Somehow we got a good deal. The maker was in a good mood he made us, our country. The lush of greenery, the evergreen trees, the stable tectonic plates, the absence of major catastrophes, the strategic location was our selling point. Our quaint lazy ambience with rich natural resources must have earned our nickname comparing it to a golden land.
Ah, people were always lousy...
But there was a world, once.

This same trait must have been the pulling factor that drew unsavoury visitors who wanted all for themselves. The early settlers, with no malice on their mind, ushered them in with open arms, typical of how they would honour their weary guests as described by most of the holy scriptures that they knew.

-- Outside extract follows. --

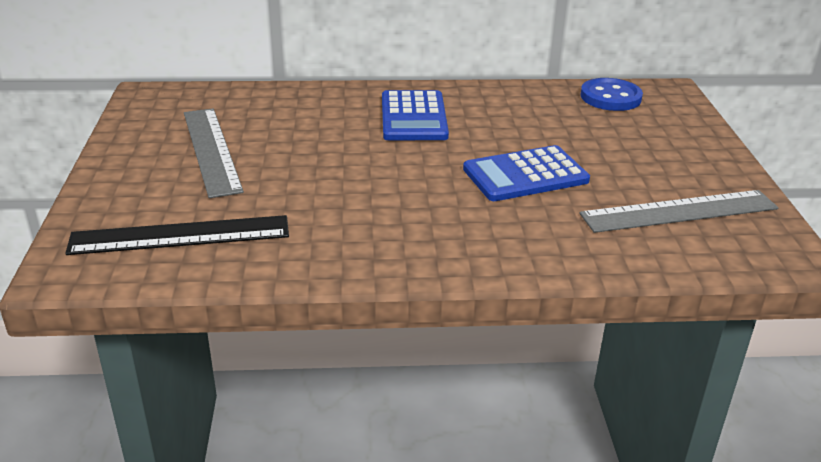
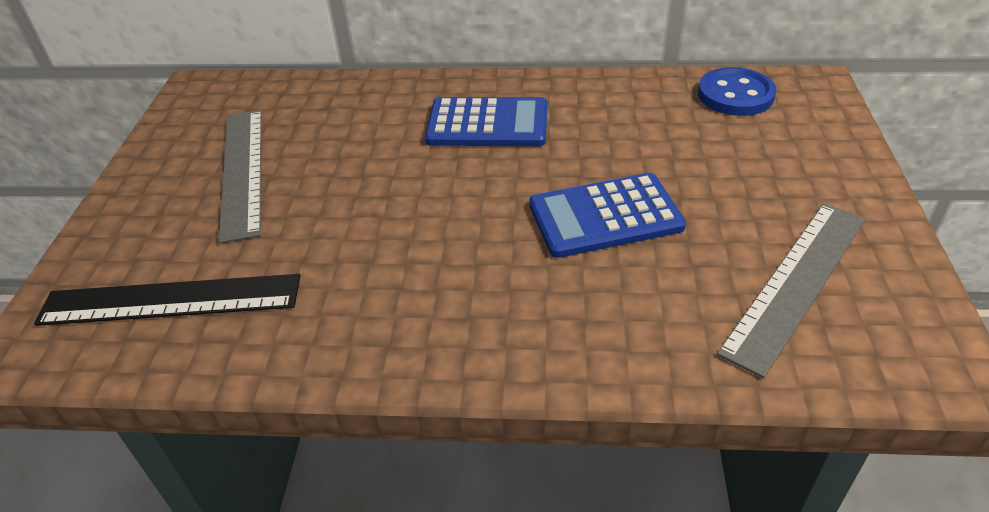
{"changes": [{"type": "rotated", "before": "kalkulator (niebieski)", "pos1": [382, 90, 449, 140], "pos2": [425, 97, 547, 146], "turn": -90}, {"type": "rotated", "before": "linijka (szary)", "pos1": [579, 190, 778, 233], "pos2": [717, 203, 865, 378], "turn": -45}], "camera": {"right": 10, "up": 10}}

The conniving guests, with evil exuding through their eyes and souls plot devious mischiefs to create pandemonium just to appear of as peacemaker at the same time. The host started fragmenting. The guests suddenly appeared more composed, more cultured and wiser. With their master wrangling and wringing of the truth, they turned the tables. The visitors became the masters and the hosts were at their mercy.

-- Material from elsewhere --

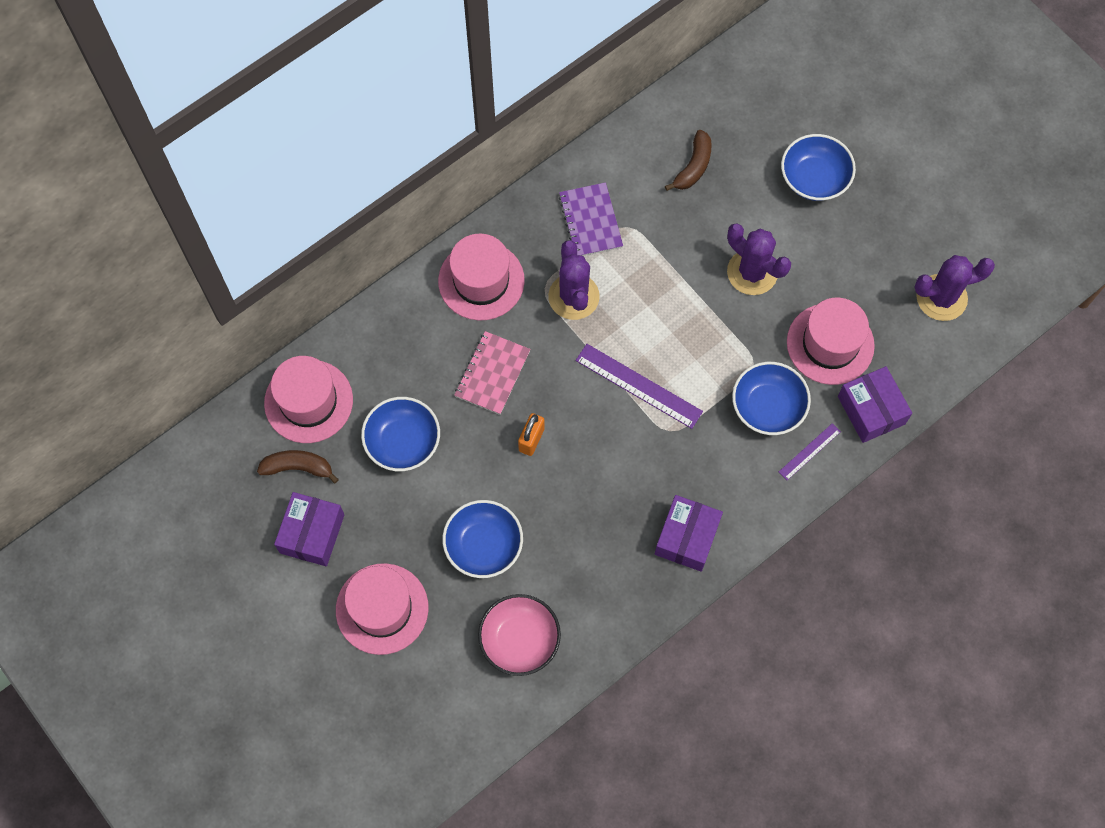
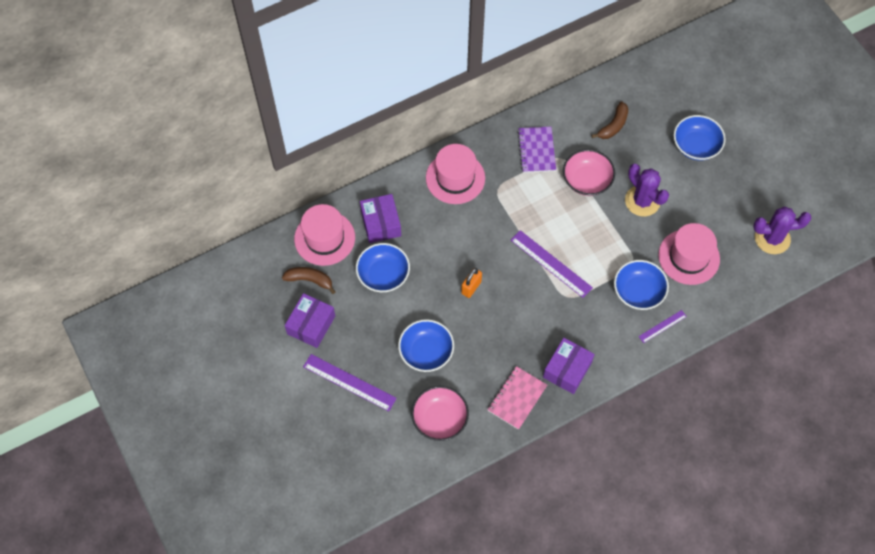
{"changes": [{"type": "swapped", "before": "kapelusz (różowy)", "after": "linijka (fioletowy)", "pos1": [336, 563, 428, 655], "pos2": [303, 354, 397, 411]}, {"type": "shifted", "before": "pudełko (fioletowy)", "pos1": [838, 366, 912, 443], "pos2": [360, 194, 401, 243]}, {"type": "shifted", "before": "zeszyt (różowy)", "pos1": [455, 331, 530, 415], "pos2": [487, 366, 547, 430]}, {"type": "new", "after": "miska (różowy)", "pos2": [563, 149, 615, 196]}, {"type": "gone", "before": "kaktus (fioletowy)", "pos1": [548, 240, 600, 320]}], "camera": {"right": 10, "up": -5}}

A wave of resurgence swept their world like a tsunami, shaking the foundation of administration. Awoken from a slumber, the subjects rose to the occasion via the same knowledge that the, now colonial masters had advocated for their own convenience. 
The natives became masters. The scurrying masters left behind a solid foundation complete the pillars of execution, legislation and administration protocols. The scholarly template and medical web network that they left behind was the envy of its neighbours. Blessed with industrious thrifty citizens who were gung-ho to catch up with lost times, the country went all steam ahead. They were going places, reaching dizzying heights. What used to be a void space between the 'Elephant kingdom' and the 'Lion kingdom' suddenly surfaced on atlases.

The designated leaders encouraged simpleton followers of the new dream to squeeze the throttle. Self-glorification elevated them higher and higher. Nothing seems impossible. As the lab rats reach near exhaustion, emaciation and anaerobic ketoacidosis, the subjects realised that their tokens have shrunken. The treadmill seems steeper, their speed faster with shrinking results.

News squiggled of certain discrepancies in calibration. Lab rats are no scientists but they knew where it hurt. They could not stomach the nonsensical computations that their caretakers were selling. The favourite snack / token that they had died for all these while was no cheese but hold behold soylent green!
"Enough is enough, this time we change!" they said. They raised their hoes and sickles and don their favourite yellow attire to parade and show their solidarity to clean the laboratory, kitchen sink, drain the bathtub with  the baby and all.